Whether his finances were back in a sound state is hard to tell but as you can see he was still raising money for “safe and eligible investments.”
And all the while the books continued to pour off the press. There was Glenny’s Handbook to the Flower Garden and Greenhouse (1850),Glenny’s Handbook of practical gardening … including landscape gardening, 1850, Glenny’s Hand-Book to the fruit and vegetable garden, 1850, Glenny’s golden rules for gardeners, etc, The Flower Garden; its arrangement, cultivation and general management, 1853, Farming for the Million 1854, The Gardener’s Every Day Book, 1856, Glenny’s Companion to the Almanacks; containing useful lessons in gardening, 1856, The handy book of gardening, 1858, Glenny’s Fruits and Vegetables 1859, Glenny’s Culture of Flowers., 1860, Glenny’s Illustrated Garden Forget me not: containing notes on Men and Things.1860, The Gardener’s Every-Day Book (1863),The International Exhibition Remembrancer and Illustrated Forget-me-not, 1863, Floriculture (1871). He also contributed/updated John Abercrombie’s The Gardeners Pocket Journal in 1857, and Every Man his own gardener in 1860.
They were very influential in their day. For instance, The Rev. J Edwards re-used elements in his gardening book for children and elevated them to the level of a catechism, because “the name of Mr Glenny will be a sufficient warrant for the accuracy, in a practical point of view, of every remark made and every rule laid down.” Sadly I can’t imagine many children enjoying ploughing their way through the dense unillustrated text.
So why haven’t you heard of them?
It’s probably because most of these books lacked pictures or at best only included a few engravings. Many were also very similar and just reworking of the same material although one or two were significant works which really contributed to contemporary horticulture. In particular there was a series of papers on the ‘Properties of flowers’, which were originally published as supplements to the Horticultural Journal between 1832 and 1835. These were republished in book form later. They laid down the criteria for perfect flowers and thus for judging at shows. That might sound banal but it was to be a lasting legacy. In short Glenny decided precisely what shapes and qualities made flowers beautiful. No other shapes or qualities, or indeed no other opinions, were allowed and all irregularities and alternatives to his own aesthetic judgements were to be ruled out of order at flower shows.
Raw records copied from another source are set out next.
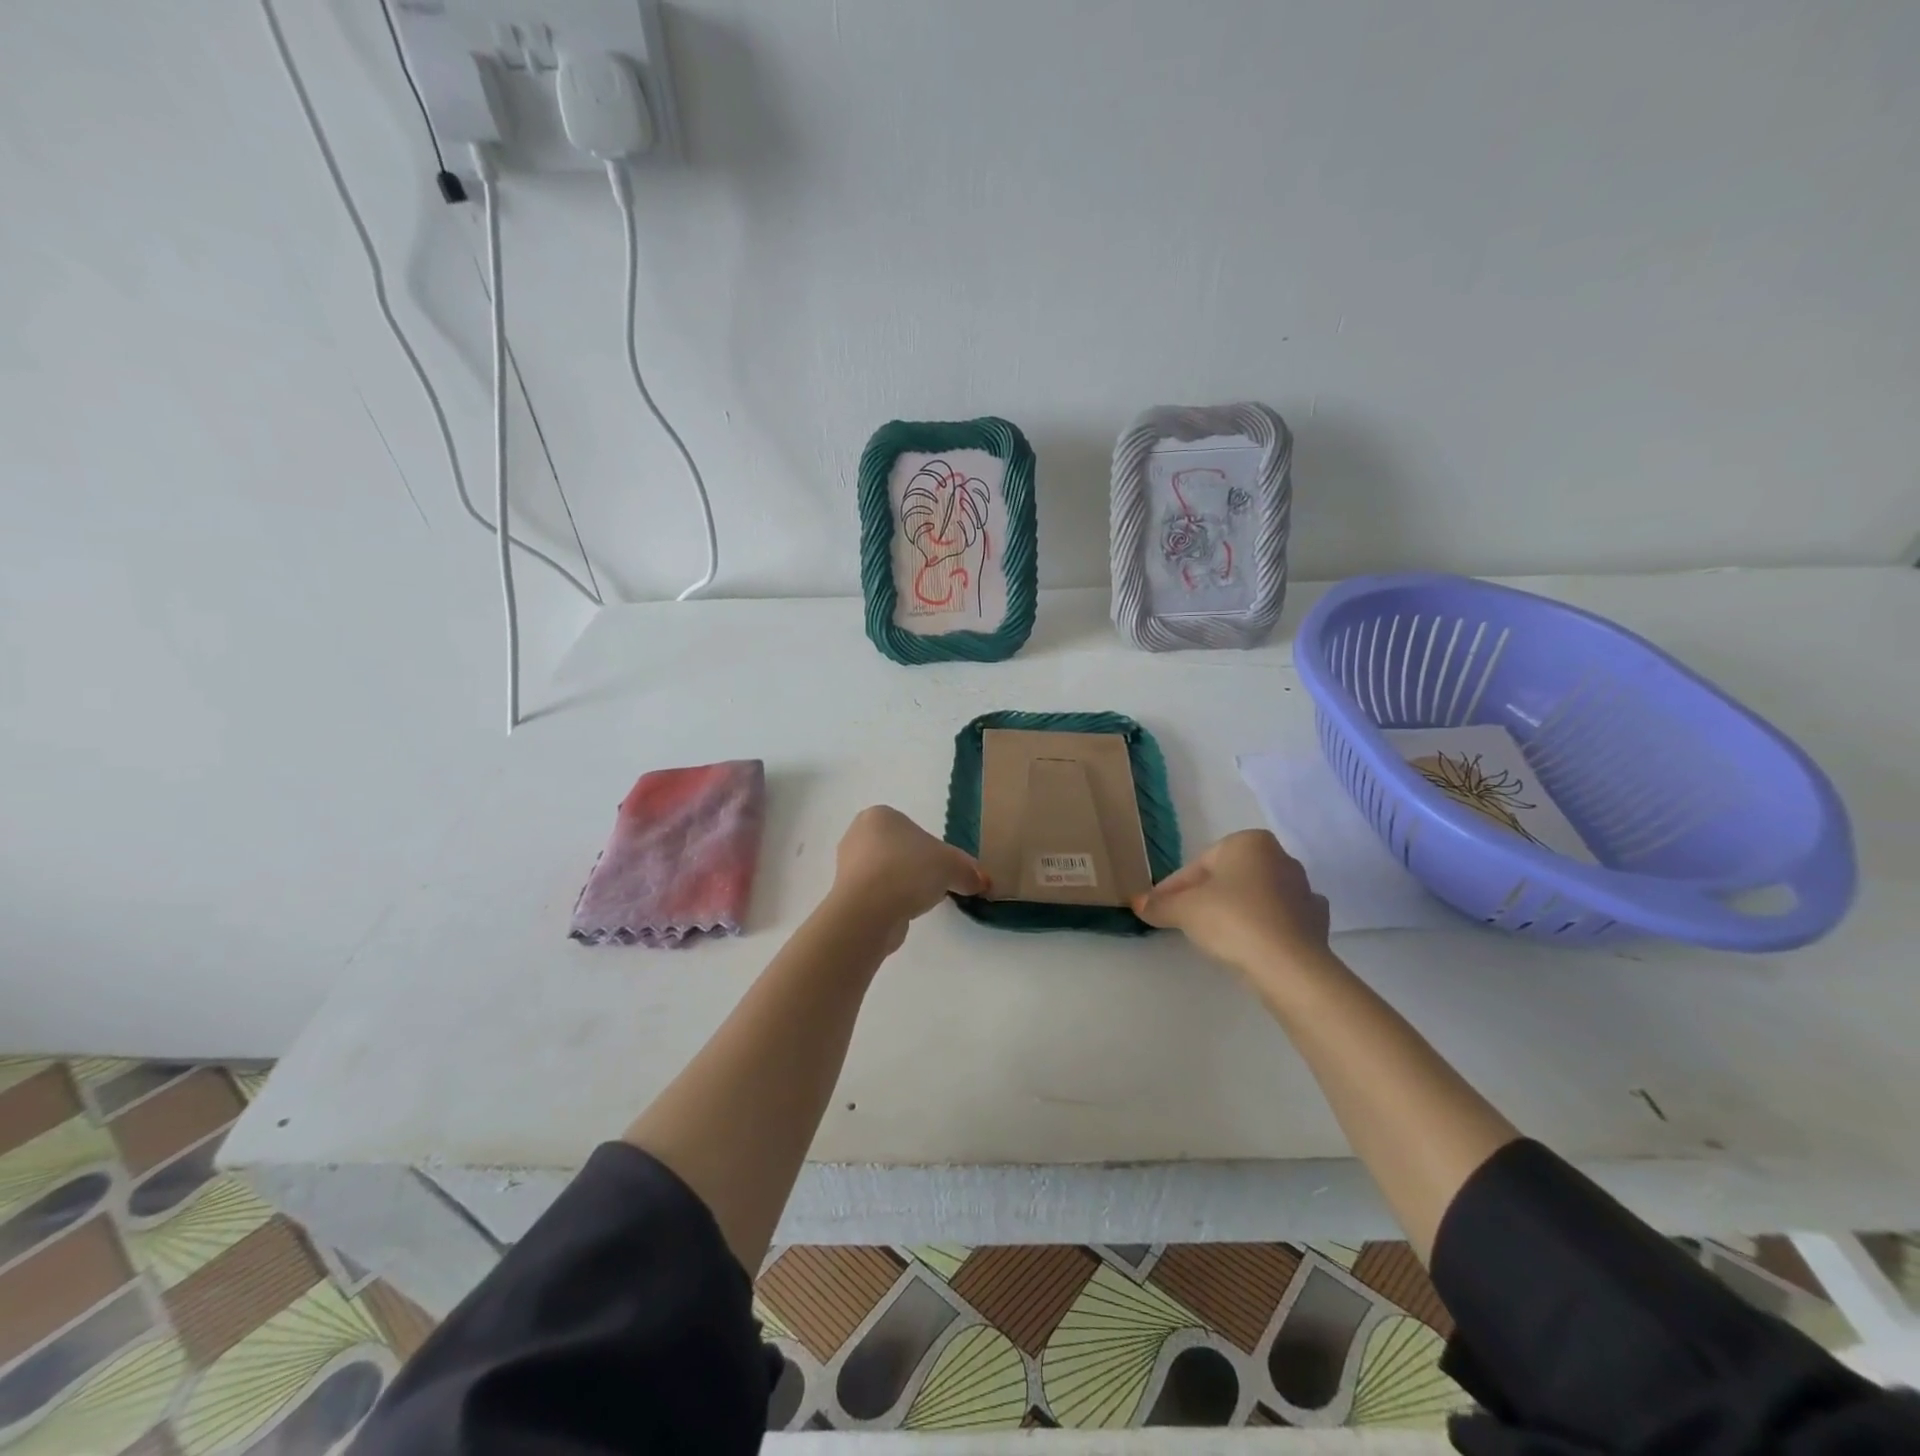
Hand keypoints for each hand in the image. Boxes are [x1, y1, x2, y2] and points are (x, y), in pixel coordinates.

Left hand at [828, 806, 986, 948]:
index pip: (914, 830)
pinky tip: (903, 914)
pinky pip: (877, 896)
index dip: (934, 850)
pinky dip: (892, 904)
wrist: (869, 910)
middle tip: (936, 886)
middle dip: (918, 869)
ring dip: (905, 887)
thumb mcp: (953, 866)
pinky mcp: (846, 896)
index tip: (945, 869)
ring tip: (919, 903)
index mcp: (879, 815)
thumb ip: (969, 871)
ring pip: (888, 874)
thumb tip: (981, 881)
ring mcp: (847, 867)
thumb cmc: (910, 870)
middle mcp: (858, 835)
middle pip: (900, 851)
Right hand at [1132, 830, 1329, 974]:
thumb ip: (1159, 904)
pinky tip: (1252, 943)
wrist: (1288, 965)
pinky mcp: (1317, 921)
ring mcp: (1304, 890)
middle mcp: (1281, 857)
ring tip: (1215, 935)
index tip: (1158, 908)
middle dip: (1206, 896)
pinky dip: (1264, 927)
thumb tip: (1138, 903)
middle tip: (1182, 920)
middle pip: (1229, 878)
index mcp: (1249, 842)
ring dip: (1236, 910)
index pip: (1198, 865)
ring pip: (1256, 896)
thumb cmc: (1231, 920)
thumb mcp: (1183, 910)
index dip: (1174, 888)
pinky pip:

In short George became what might be called these days “a plant fascist”. [There’s a post planned about this in a few weeks time]
All that writing kept him busy and relatively out of trouble until his death on 17th May 1874. He had moved again by this time to Paxton Villa in Norwood south London, probably with his son [also George] who also wrote gardening books, although most of them were better illustrated.
Glenny’s writing about gardening both in his books and in the Gazette and Lloyd’s was short, to the point and based on his own experience. He was clearly a competent and ambitious gardener himself.
He may have been a self-opiniated and difficult man who struggled financially for much of his life but he had one great success: he bought horticultural knowledge to a mass audience. Just as Loudon wrote for the “middle class” and Paxton aimed his “Hothouses for the Million” at the same group, so Glenny aimed his cheap, practical books even lower down the social scale, and in doing so he helped stimulate a love of gardening among the rapidly increasing population of mid-Victorian England.